Def: We say that RVs X_0, X_1, X_2, ... are a Martingale Sequence if
E[X_i|X_0,...,X_{i-1}] = X_{i-1}.

Some other terms you might encounter:
- if E[X_i|X_0,...,X_{i-1}] \leq X_{i-1} then it's a Supermartingale
- if E[X_i|X_0,...,X_{i-1}] \geq X_{i-1} then it's a Submartingale
(go figure!)

The fair casino is one prototypical example of a Martingale.  We'll
get to another important one (called an "exposure Martingale" or "Doob
Martingale) in a minute.

BTW, one basic fact: For RVs X and Y, E[E[X|Y]] = E[X].

What's going on here: [Draw picture of a sample space partitioned by
Y.] E[X|Y] is really a RV that with probability Pr(Y=y) takes on the
value E[X|Y=y].  Adding this up gives us E[X].  Easiest to think of in
reverse: e.g., X = running time of Quicksort, Y = 1st pivot choice.
E[running time] = sum_i Pr(Y=a_i)*E[running time | 1st pivot is a_i]

So, for a Martingale, E[X_i] = E[X_{i-1}] = ... = E[X_0] as we know.

Azuma's inequality (aka Hoeffding-Azuma):
==================

Let X_0, X_1, ...be a Martingale sequence such that for each i, 
|X_i - X_{i-1}| < c_i.  Then

  Pr[|X_n - X_0| \geq lambda] <= 2e^{-lambda^2 / (2 \sum_i (c_i)^2)}

E.g., if we have a gambler who can win or lose at most 1 per round in
a fair game (maybe betting $1 on a fair coin or maybe doing something
crazy) we get c_i=1.  So if we set lambda = delta*n, we get
2e^{-delta^2 n/2}, just like our basic Hoeffding bound with iid
{-1,+1} random variables.

Here is a quite useful thing one can prove using Azuma (up to a
constant factor in the exponent):

McDiarmid's inequality
======================
Say z_1, ..., z_n are independent RVs, and phi(z_1,...,z_n) is some
real-valued function.  Assume that phi satisfies the Lipschitz
condition that if z_i is changed, phi can change by at most c_i.  Then
McDiarmid's inequality states that:

      Pr[|phi(z) - E[phi(z)]| > lambda] <= 2e^{-2*lambda^2 / sum_i c_i^2}

For example, if phi is a sum and the z_i are {0,1} then c_i=1.  If
lambda = delta*n we get 2e^{-2*delta^2 n} just like our basic Hoeffding
bound.  Or, phi could be the error rate of some complicated learning
algorithm that doesn't get too influenced by any one example.  Or the
running time of some program whose running time doesn't change much if
you just change one of the random bits.

To prove McDiarmid from Azuma (up to a constant factor in the exponent)
we define the Doob Martingale / Exposure Martingale.

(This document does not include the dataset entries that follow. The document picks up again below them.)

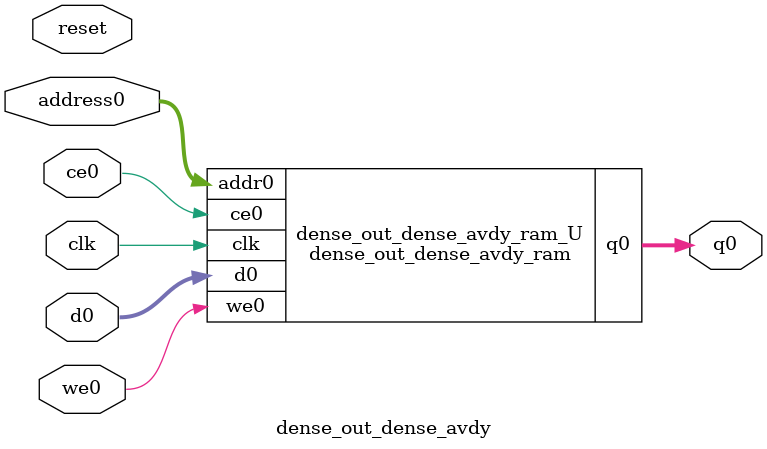
<source format=v>
`timescale 1 ns / 1 ps
module dense_out_dense_avdy_ram (addr0, ce0, d0, we0, q0,  clk);

parameter DWIDTH = 14;
parameter AWIDTH = 4;
parameter MEM_SIZE = 10;

input[AWIDTH-1:0] addr0;
input ce0;
input[DWIDTH-1:0] d0;
input we0;
output reg[DWIDTH-1:0] q0;
input clk;

(* ram_style = "distributed" *)reg [DWIDTH-1:0] ram[0:MEM_SIZE-1];




always @(posedge clk)  
begin 
    if (ce0) 
    begin
        if (we0) 
        begin 
            ram[addr0] <= d0; 
        end 
        q0 <= ram[addr0];
    end
end


endmodule

`timescale 1 ns / 1 ps
module dense_out_dense_avdy(
    reset,
    clk,
    address0,
    ce0,
    we0,
    d0,
    q0);

parameter DataWidth = 32'd14;
parameter AddressRange = 32'd10;
parameter AddressWidth = 32'd4;
input reset;
input clk;
input[AddressWidth - 1:0] address0;
input ce0;
input we0;
input[DataWidth - 1:0] d0;
output[DataWidth - 1:0] q0;



dense_out_dense_avdy_ram dense_out_dense_avdy_ram_U(
    .clk( clk ),
    .addr0( address0 ),
    .ce0( ce0 ),
    .we0( we0 ),
    .d0( d0 ),
    .q0( q0 ));

endmodule


</source>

Think of drawing the RVs z_1, z_2, ... in sequence and consider the
probability tree of their values.  In fact, think of phi as the
running time of some randomized algorithm where z_1, z_2, ... are its
random coins. 

Define X_0 = E[phi(z_1,...,z_n)]  (an RV with just one value).
       X_1 = E[phi(z_1,...,z_n) | z_1]
       X_i = E[phi(z_1,...,z_n) | z_1,...,z_i]  (so is a function of
	   the current node in the tree z_1,...,z_i, and the
	   expectation is over z_{i+1},...,z_n) 
       X_n = phi(z_1,...,z_n).

Claim: this is a Martingale.  The easiest way to think of this is (as
mentioned above) to think of X_i as the "expectation to go" after
we've already chosen z_1,...,z_i.  If you fix z_1,...,z_{i-1} (but not
z_i), the expected value of this over the different possible choices
for z_i is just the "expectation to go" given the fixed
z_1,...,z_{i-1}, namely X_{i-1}.  This means E[X_i|z_1,...,z_{i-1}] =
X_{i-1}.  Since that's true for any z_1,...,z_{i-1} that yield the
same value of X_{i-1}, we get E[X_i|X_{i-1}] = X_{i-1}.  So, we can
just apply Azuma.

(Actually, if the z_i are fair coins, then X_i can differ by at most
c_i/2 from X_{i-1}, so we don't lose anything in the exponent)